Sucede con regularidad que existen personas con las cuáles las conexiones fluyen sin explicación, corren como agua en río y lo bonito de ello es que encuentras complicidad en un cuerpo sin más, solo permaneciendo. Elisa me enseñó que para desnudar a una mujer solo debes conocer el punto clave de su derrumbe emocional porque -agregaba- las mujeres son difíciles de descifrar. Me repetía: Pequeña, lo único que debes conocer de nosotras es que sabemos ocultar la verdad tan perfectamente que da miedo. Por naturaleza somos inteligentes, calculadoras e histéricas, sin embargo somos lo mejor del mundo y me susurraba al oído con aliento a licor «nunca lo olvides». Mi piel se erizaba y el poco alcohol que había consumido de pronto hacía presencia. Siempre me despedía a tiempo de sus provocaciones y ella, sin un pelo de tonta, se reía de mis actuaciones vergonzosas antes de marcharme.

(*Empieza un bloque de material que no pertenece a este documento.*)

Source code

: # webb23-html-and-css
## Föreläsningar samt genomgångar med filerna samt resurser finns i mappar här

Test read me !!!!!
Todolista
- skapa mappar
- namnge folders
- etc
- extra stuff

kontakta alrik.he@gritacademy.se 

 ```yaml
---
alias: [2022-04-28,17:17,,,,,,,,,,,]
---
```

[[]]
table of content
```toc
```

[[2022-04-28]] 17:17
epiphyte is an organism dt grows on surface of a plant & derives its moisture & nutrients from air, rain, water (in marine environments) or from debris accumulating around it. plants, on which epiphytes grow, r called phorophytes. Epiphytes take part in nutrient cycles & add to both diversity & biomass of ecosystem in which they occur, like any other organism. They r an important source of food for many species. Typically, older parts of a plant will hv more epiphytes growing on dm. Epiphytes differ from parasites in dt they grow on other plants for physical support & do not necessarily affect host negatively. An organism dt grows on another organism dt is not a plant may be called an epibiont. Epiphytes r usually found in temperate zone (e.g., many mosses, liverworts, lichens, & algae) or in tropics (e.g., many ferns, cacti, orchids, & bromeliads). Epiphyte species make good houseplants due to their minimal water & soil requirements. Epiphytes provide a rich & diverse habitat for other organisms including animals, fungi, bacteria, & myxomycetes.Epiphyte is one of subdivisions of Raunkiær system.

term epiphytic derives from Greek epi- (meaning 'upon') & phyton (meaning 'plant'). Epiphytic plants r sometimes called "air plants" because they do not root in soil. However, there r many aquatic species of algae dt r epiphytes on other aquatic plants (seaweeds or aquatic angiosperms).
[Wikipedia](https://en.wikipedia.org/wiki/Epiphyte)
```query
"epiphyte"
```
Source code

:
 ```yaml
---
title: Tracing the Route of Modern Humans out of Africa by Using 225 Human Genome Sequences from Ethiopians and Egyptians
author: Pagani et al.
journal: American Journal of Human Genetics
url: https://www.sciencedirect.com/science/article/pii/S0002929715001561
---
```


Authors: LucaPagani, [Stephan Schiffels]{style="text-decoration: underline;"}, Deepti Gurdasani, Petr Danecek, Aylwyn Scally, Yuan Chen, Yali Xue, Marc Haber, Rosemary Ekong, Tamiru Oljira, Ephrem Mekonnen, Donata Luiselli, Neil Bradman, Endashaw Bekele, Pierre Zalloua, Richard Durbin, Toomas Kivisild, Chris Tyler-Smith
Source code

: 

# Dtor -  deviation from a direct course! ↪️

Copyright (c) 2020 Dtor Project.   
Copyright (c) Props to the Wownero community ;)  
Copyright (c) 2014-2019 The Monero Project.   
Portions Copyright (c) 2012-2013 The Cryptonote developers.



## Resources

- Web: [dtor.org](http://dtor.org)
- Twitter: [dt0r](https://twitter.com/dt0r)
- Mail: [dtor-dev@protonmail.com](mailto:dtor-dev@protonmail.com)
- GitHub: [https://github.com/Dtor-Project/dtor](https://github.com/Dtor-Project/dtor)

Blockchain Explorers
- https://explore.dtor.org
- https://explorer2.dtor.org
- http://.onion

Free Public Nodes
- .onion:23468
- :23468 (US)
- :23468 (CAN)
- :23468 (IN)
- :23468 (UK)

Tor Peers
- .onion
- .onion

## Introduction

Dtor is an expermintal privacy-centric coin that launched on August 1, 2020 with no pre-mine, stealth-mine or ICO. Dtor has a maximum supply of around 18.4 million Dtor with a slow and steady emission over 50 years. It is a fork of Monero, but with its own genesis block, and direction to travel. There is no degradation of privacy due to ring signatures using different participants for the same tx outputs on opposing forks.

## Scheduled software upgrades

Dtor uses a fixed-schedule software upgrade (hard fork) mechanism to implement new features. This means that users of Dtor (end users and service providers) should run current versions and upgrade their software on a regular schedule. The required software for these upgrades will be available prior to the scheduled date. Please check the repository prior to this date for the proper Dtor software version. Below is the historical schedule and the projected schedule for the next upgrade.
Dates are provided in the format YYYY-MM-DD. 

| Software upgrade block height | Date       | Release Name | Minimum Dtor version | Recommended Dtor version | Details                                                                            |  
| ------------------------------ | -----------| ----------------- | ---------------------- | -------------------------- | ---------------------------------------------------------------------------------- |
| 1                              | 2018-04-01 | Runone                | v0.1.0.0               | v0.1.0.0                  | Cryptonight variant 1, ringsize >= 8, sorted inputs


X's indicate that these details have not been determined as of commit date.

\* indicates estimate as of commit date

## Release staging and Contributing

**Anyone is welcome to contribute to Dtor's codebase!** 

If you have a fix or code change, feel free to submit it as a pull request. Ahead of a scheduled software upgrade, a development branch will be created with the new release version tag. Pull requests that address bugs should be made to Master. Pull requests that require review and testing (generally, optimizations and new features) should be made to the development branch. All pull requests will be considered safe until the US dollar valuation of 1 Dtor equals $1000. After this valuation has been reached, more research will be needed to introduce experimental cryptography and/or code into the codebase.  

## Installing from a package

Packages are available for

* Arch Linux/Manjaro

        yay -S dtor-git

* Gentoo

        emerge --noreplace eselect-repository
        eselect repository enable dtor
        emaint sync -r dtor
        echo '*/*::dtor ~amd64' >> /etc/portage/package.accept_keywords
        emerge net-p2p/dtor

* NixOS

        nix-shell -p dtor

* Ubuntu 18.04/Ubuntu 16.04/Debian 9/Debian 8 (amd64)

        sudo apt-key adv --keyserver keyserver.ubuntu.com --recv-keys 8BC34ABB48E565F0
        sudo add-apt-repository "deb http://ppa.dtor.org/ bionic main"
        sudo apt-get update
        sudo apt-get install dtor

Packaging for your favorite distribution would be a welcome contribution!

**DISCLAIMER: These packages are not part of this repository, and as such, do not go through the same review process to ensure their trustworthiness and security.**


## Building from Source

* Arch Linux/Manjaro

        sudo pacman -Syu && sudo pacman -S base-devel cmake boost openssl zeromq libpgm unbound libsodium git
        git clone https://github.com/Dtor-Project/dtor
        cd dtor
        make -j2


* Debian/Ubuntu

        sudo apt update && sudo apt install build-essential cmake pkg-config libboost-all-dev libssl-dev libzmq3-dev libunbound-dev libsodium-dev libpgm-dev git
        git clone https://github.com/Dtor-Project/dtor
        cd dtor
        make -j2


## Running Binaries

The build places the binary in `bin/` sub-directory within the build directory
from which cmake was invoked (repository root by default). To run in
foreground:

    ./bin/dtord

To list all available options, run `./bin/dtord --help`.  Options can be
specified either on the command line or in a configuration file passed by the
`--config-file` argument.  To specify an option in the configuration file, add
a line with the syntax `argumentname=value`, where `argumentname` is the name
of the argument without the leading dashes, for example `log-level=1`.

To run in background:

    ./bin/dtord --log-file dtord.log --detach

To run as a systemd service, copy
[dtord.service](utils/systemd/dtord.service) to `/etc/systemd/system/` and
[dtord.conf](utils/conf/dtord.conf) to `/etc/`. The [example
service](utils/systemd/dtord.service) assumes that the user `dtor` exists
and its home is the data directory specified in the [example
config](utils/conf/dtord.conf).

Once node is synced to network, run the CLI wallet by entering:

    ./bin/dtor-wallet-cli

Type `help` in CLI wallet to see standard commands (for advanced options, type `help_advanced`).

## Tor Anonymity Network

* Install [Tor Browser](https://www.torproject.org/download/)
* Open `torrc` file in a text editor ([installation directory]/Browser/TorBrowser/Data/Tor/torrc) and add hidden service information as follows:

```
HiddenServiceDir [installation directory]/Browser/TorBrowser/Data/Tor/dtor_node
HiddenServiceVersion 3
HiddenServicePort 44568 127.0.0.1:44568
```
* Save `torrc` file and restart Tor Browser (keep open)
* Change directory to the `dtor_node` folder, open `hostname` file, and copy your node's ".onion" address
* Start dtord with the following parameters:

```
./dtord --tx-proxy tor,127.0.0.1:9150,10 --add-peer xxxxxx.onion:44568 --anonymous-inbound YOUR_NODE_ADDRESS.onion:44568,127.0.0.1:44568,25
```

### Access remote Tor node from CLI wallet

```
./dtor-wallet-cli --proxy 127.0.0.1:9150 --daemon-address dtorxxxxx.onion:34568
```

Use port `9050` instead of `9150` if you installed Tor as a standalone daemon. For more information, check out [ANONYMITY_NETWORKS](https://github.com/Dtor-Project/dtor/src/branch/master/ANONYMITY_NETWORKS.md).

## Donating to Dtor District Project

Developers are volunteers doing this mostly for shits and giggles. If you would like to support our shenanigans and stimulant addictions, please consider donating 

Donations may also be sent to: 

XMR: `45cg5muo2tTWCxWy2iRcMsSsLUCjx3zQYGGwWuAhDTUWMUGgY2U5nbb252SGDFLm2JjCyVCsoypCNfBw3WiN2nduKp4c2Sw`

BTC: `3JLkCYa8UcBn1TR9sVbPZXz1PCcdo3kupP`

Cuándo le hablé del amor fantasioso que tengo con una artista argentina, miró al techo con decepción, y me preguntó:  ¿Hasta qué punto eres una mujer y hasta qué otro eres una niña? y yo le dije: “Soy una mujer que cree en lo que ya no cree nadie, sobre todo en el amor”. Se levantó de la cama, fue por un vaso de tang, regresó y me expresó con un tono nostálgico: «Ojalá no fueras tan yo a tu edad, pequeña». Ese día me quedé a dormir con ella, me sentí protegida, como si el calor de hogar me hubiese venido a visitar. Antes de cerrar completamente mis ojos, escuché su respiración de dolor, sentí su aura de añoranza, percibí sus cuestionamientos internos y, tal como ella me había enseñado, percibí el punto más débil de su derrumbe emocional. Aunque no era el momento, se dibujó una sonrisa en mi cara porque era hora de que dejara de intimidarme y de que yo comenzara a intimidarla.

¿Qué sucedió? De Elisa no supe más, fue como un fantasma que se sentó a mi lado a hablarme de cosas de las que no me había hablado nadie y de pronto ya no estaba. Se había esfumado, me había abandonado, se había ido sin despedirse. Solo recuerdo que no me invitó más a su departamento, que empezó a ignorar mis llamadas y mensajes, que no quiso mirarme a la cara, que no le apeteció hablar de rock y de cultura general, que se aburrió de hablar conmigo de mujeres y de enseñarme cosas que no sabía. Se cansó de que el sexo fuera conmigo la teoría de una materia y no una acción. No le agradó que le recordase que más allá de toda la pérdida de tiempo en realidades sosas, habíamos encontrado la paz y dado muerte a la mierda con amor y sus derivados. Que un beso es solo un beso si no es la saliva de la persona que amamos, que la intimidad de dos cuerpos es solo intercambio de fluido si no es con la persona que amamos. Que la vida es solo un paisaje y no un camino si no la compartimos con las personas que amamos y nos aman.

Querida Elisa, sea dónde sea que estés, sepas que quererme no era un pecado y permanecer en mi vida tampoco era una obligación. Pero ojalá te hubieses quedado.